Fracture sociale et vaccinale
Pass sanitaire en France: une «double peine» pour les plus pauvres?

L'extension du pass sanitaire en France fait craindre à de nombreux acteurs sociaux qu'elle «exclue davantage» les plus démunis. Ils sont déjà moins vaccinés que le reste de la population.
Publié: 05.08.2021 à 08:47 heures
Photo: AFP
ATS

Responsable du Secours populaire dans le Puy-de-Dôme (centre), Nicole Rouvert a vécu comme un déchirement qu'une famille reste à la porte du bus lors d'une sortie récente dans un parc animalier organisée par l'association caritative. «Ces gens n'ont pas pu venir car ils n'avaient pas de pass.»

«Il faut que tout le monde puisse se faire vacciner mais il faut faire plus de pédagogie et ne pas infliger une double peine à des personnes qui déjà se privent de tout», confie-t-elle à l'AFP.

«Risque d'exclure davantage»

Face à la flambée de l'épidémie de Covid-19, qui a fait plus de 112'000 morts en France, le pass sanitaire — test Covid négatif récent, attestation de vaccination ou certificat de rétablissement — est entré en vigueur le 21 juillet dans les «lieux de loisirs et de culture» rassemblant plus de 50 personnes.

Il doit être étendu dès le 9 août aux cafés, restaurants, trains grandes lignes et vols intérieurs, ainsi qu'aux patients non urgents et visiteurs dans les établissements de santé et maisons de retraite. Sous réserve de la décision attendue jeudi du Conseil constitutionnel, saisi par des députés de gauche. Ces derniers contestent une généralisation «disproportionnée» du pass, marquant «plusieurs ruptures du principe d'égalité».

Pour le député communiste de Seine-Saint-Denis, en banlieue parisienne, un des départements les plus pauvres de France, Stéphane Peu, «le pass sanitaire risque d'exclure davantage». Au sein des entreprises, où «la loi introduit également dans le code du travail une différenciation entre les salariés en CDD ou intérimaires et les autres, avec une menace de perte sèche d'emploi» en cas de non-vaccination.

Également à l'école avec un nouveau protocole sanitaire qui va «accroître encore un peu plus les inégalités sociales», seuls les collégiens et lycéens non-vaccinés devant suivre les cours à distance si un cas de Covid était détecté dans leur classe.

Fracture vaccinale

«La Seine-Saint-Denis est le département le plus contaminé et le moins vacciné, pas parce qu'il y a plus d'antivax mais tout simplement parce qu'il y a une carte des inégalités sociales qui marque une sous-vaccination dans un département où 30% des habitants n'ont pas de médecin traitant», insiste Stéphane Peu.

La Défenseure des droits Claire Hédon a soulevé dix points d'alerte à propos de l'extension du pass sanitaire, dans un document publié le 20 juillet. Parmi ses préoccupations: «les personnes en situation de pauvreté pourraient être doublement victimes».

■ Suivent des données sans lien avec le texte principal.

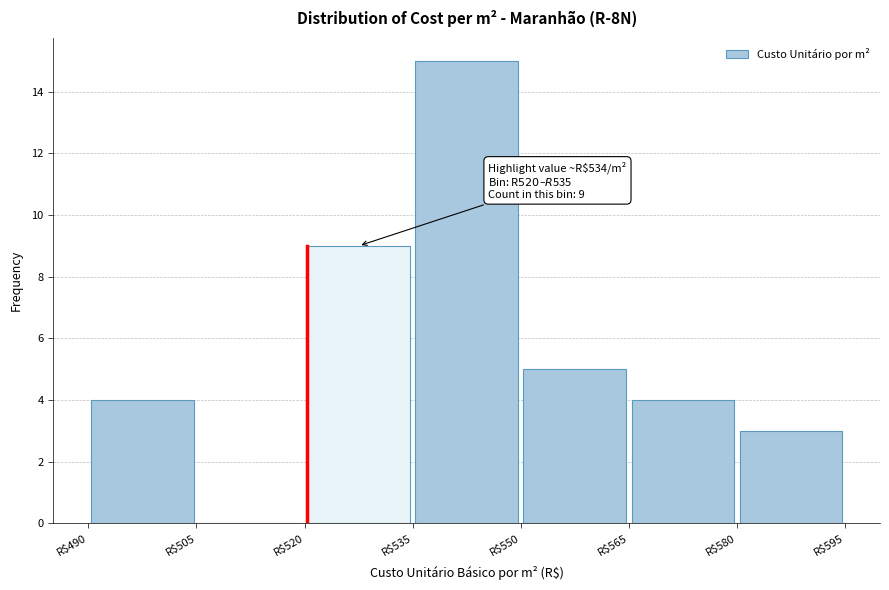

Which range on the x-axis has the tallest bar?

535 to 550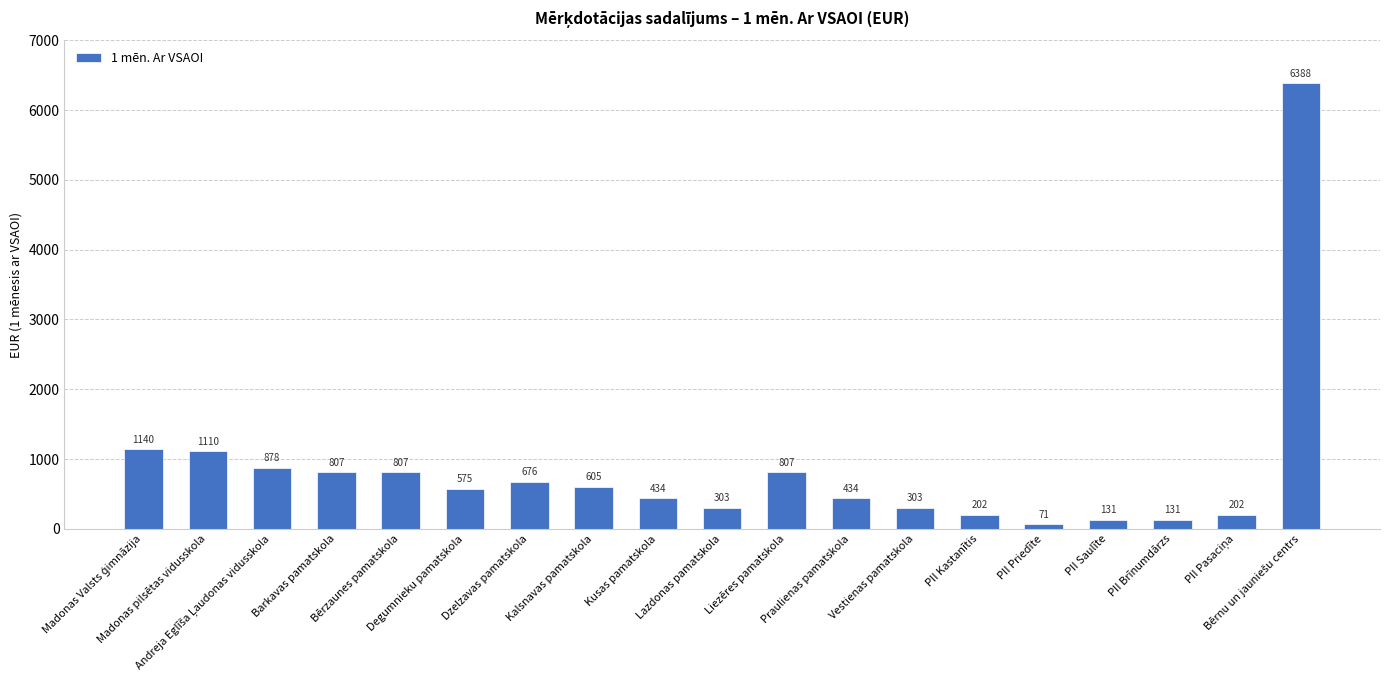

What is the greatest value displayed?

6388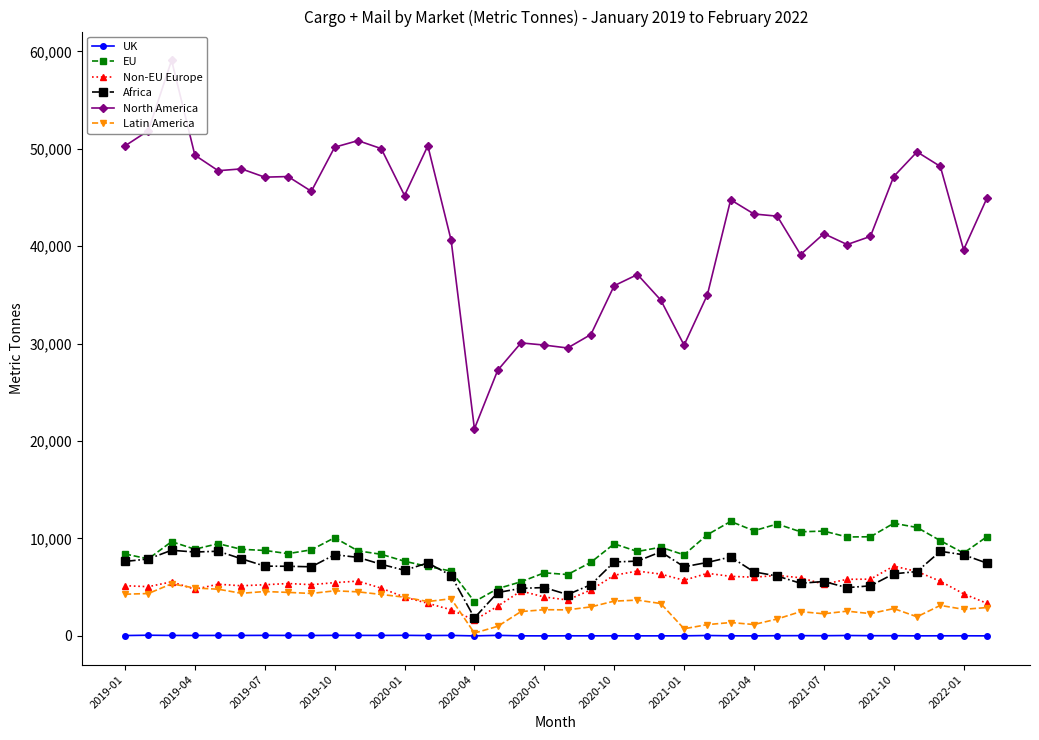

How many values in the Non-EU Europe series are below 5303?

19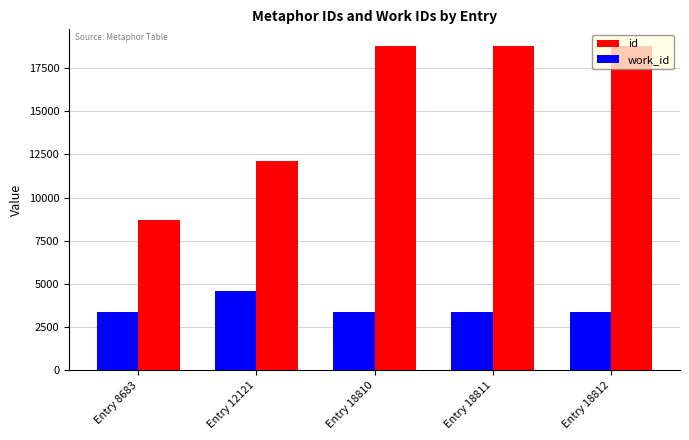

What is the greatest value displayed?

18812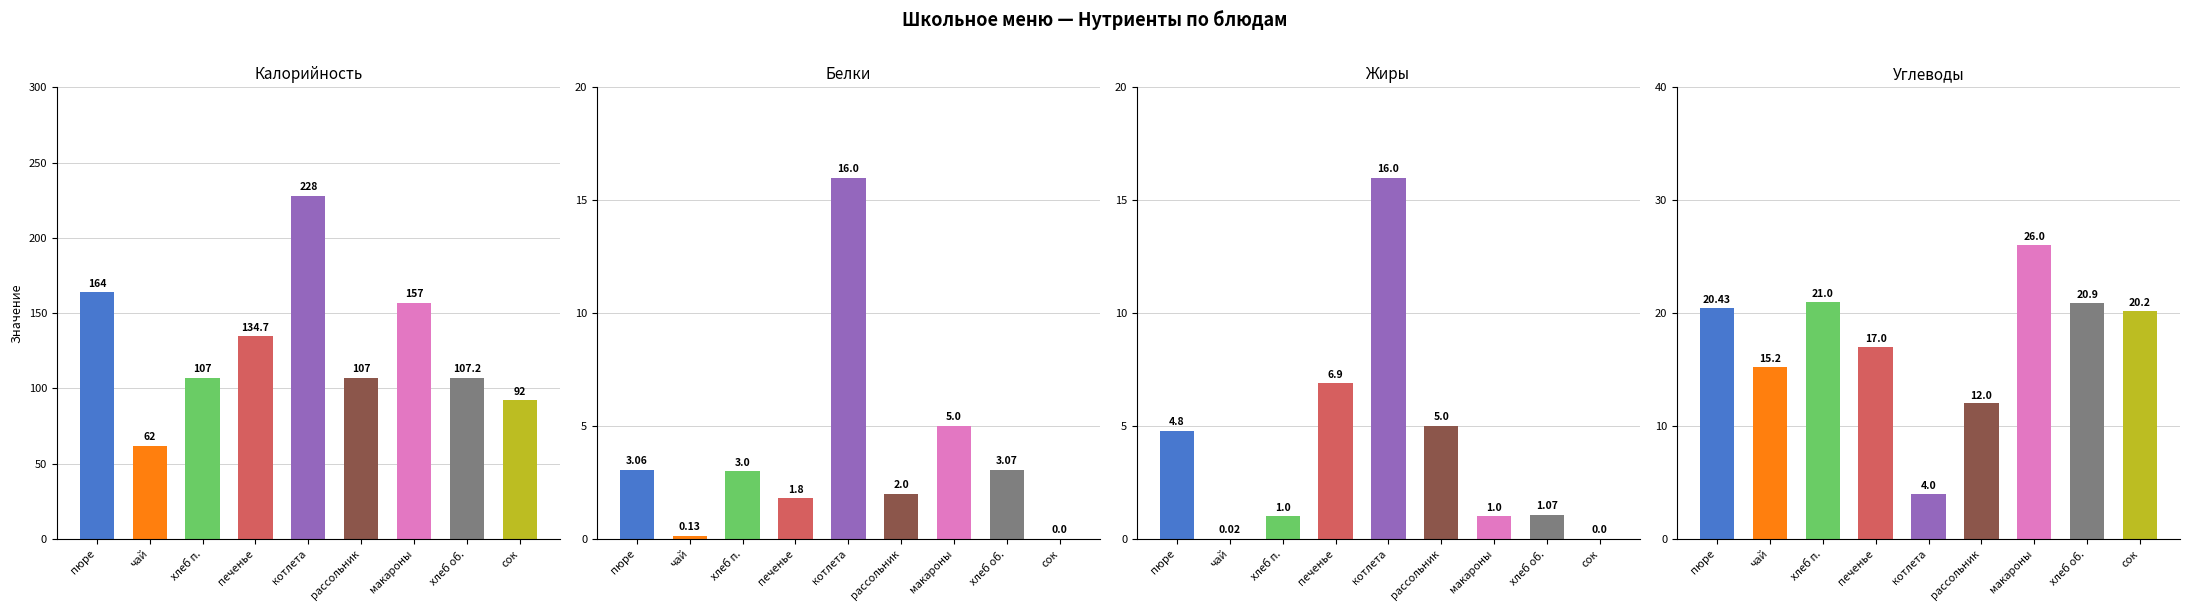

Reading left to right, extract all data points from this chart.

Калорийность: пюре=164.0	чай=62.0	хлеб п.=107.0	печенье=134.7	котлета=228.0	рассольник=107.0	макароны=157.0	хлеб об.=107.2	сок=92.0
Белки: пюре=3.1	чай=0.1	хлеб п.=3.0	печенье=1.8	котлета=16.0	рассольник=2.0	макароны=5.0	хлеб об.=3.1	сок=0.0
Жиры: пюре=4.8	чай=0.0	хлеб п.=1.0	печенье=6.9	котлета=16.0	рассольник=5.0	макароны=1.0	хлеб об.=1.1	сок=0.0
Углеводы: пюре=20.4	чай=15.2	хлеб п.=21.0	печенье=17.0	котлета=4.0	рассольник=12.0	макароны=26.0	хлеб об.=20.9	сок=20.2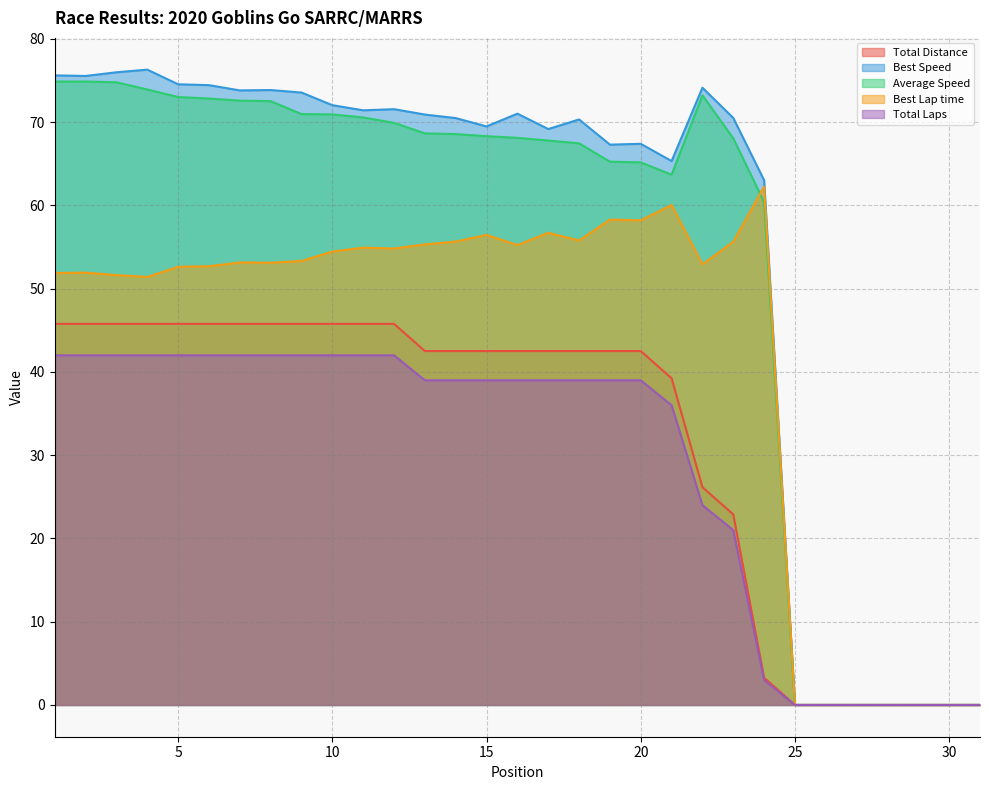

What are all the series names shown in the legend?

Total Distance, Best Speed, Average Speed, Best Lap time, Total Laps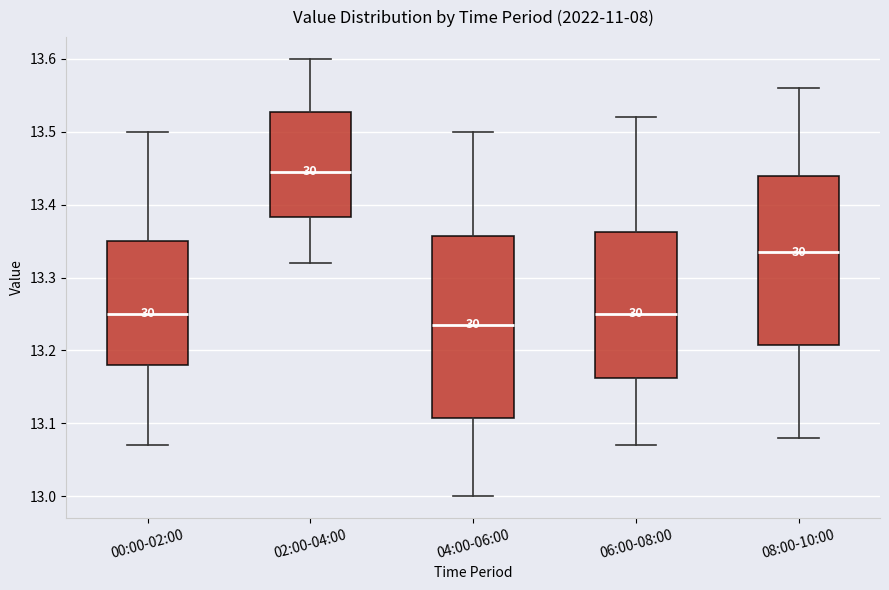

Reading left to right, transcribe this box plot: for each box, give where its median line is, the range the box spans, and where its two whiskers end, as read against the y-axis. The values are not printed on the chart, so give them approximately, as read against the axis.

00:00-02:00: median 13.25, box 13.18 to 13.35, whiskers 13.07 to 13.50
02:00-04:00: median 13.45, box 13.38 to 13.53, whiskers 13.32 to 13.60
04:00-06:00: median 13.24, box 13.11 to 13.36, whiskers 13.00 to 13.50
06:00-08:00: median 13.25, box 13.16 to 13.36, whiskers 13.07 to 13.52
08:00-10:00: median 13.34, box 13.21 to 13.44, whiskers 13.08 to 13.56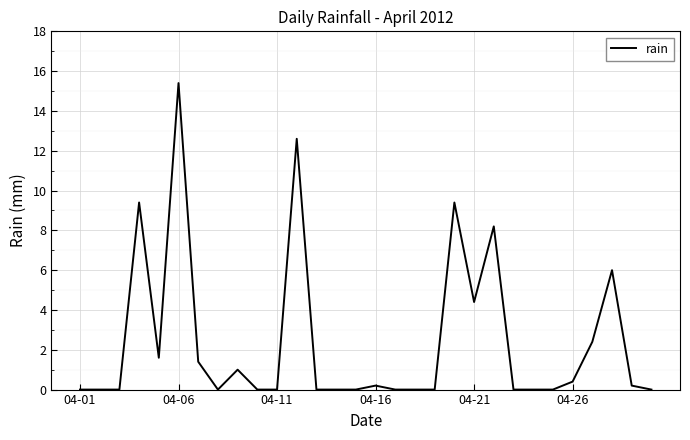

What is the difference between the maximum and minimum values?

15.4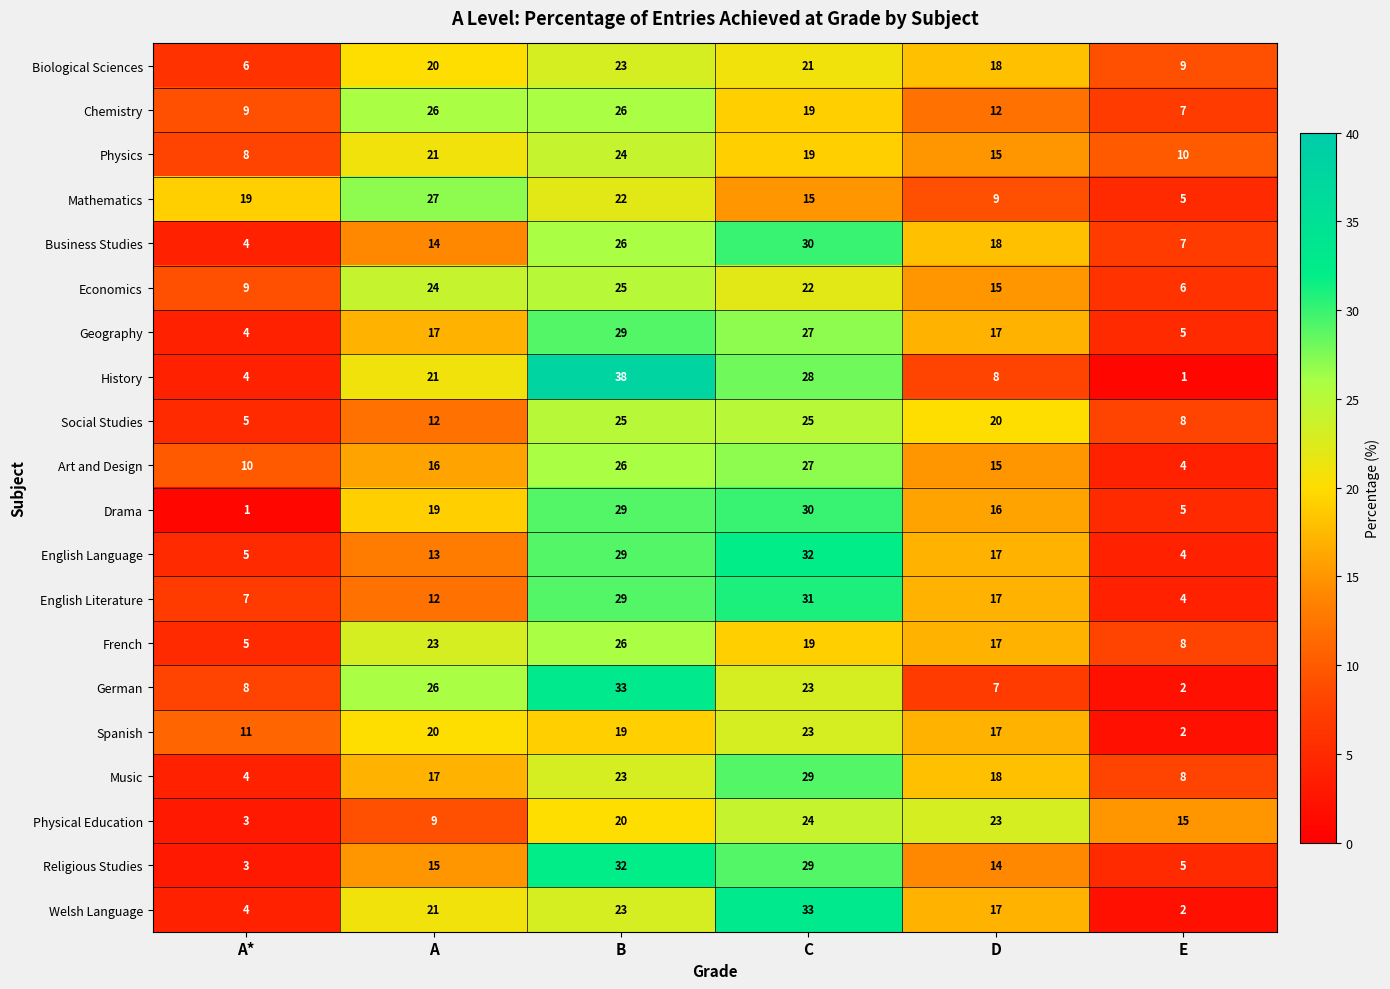

How many data points does each series have?

6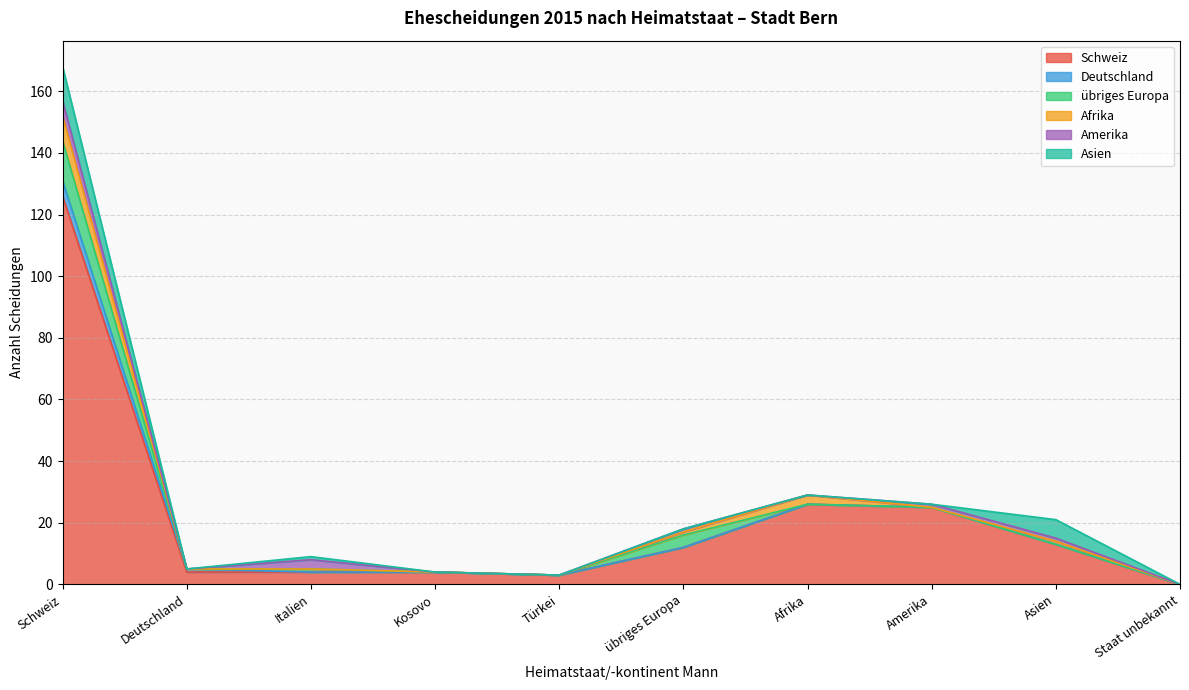

Count the number of data series in this chart.

6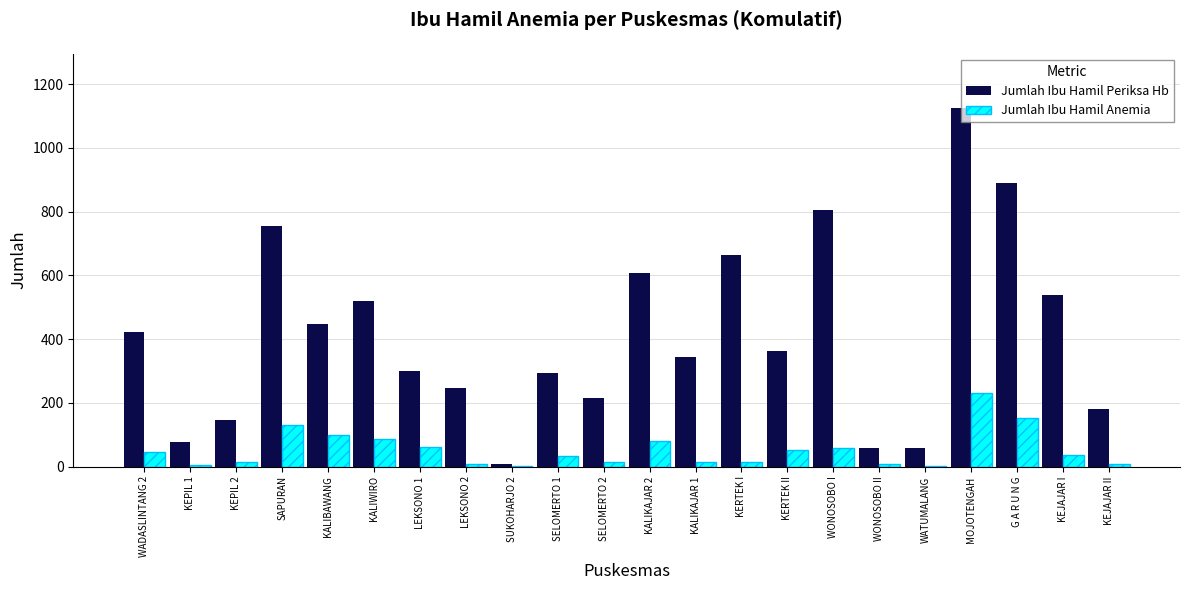

Is it true that Jumlah Ibu Hamil Periksa Hb equals 1126 at MOJOTENGAH?

True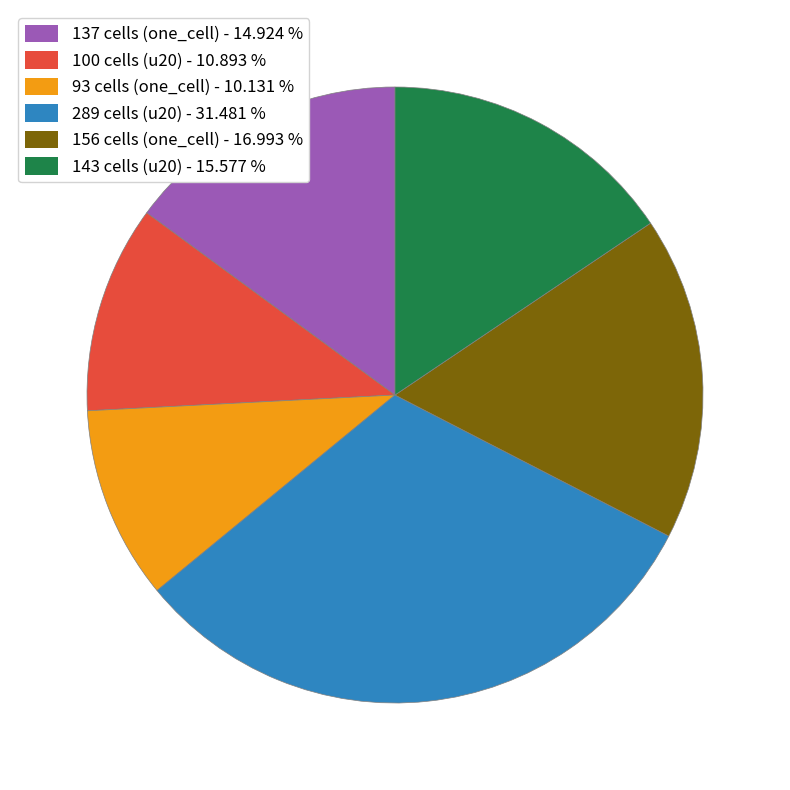

Is there a majority slice in this chart?

No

«La carte des plus faibles vaccinations recoupe celle de la pauvreté, de la fracture numérique, de l'accès aux services publics. Les nouvelles mesures comportent ainsi le risque d'être à la fois plus dures pour les publics précaires et d'engendrer ou accroître de nouvelles inégalités», souligne Claire Hédon. Elle s'interroge «sur les moyens supplémentaires qui seront mis en place pour toucher les personnes en situation de pauvreté».

Dans Le Monde du 25 juillet, le géographe de la santé Emmanuel Vigneron s'appuyait sur les dernières données de l'Assurance maladie pour mettre au jour une triple «fracture vaccinale» d'un territoire bien vacciné dans l'Ouest et le Nord et en retard dans le Sud-Est, mieux dans les villes qu'aux périphéries et plus fortement dans les communes aisées que dans les plus défavorisées.

«Obligation vaccinale déguisée»

«Le pass sanitaire est une obligation vaccinale déguisée, discriminant les non vaccinés», a estimé mercredi l'organisation humanitaire Médecins du Monde qui a rappelé dans un communiqué que les publics qu'elle accompagne, «depuis longtemps exclus du soin, vont subir de plein fouet ces mesures discriminatoires si elles sont appliquées».

Une étude du service statistique des ministères sanitaires et sociaux parue en juillet montre que les personnes pauvres ont trois fois plus de risques de renoncer à des soins que les autres.

«Il faut plus de moyens pour aller vers ces personnes et les convaincre», insiste Franck Dubois, responsable des solidarités familiales au Secours catholique. «Le pass sanitaire enfante les inégalités: les pouvoirs publics, en voulant nous protéger, ne font que les accroître».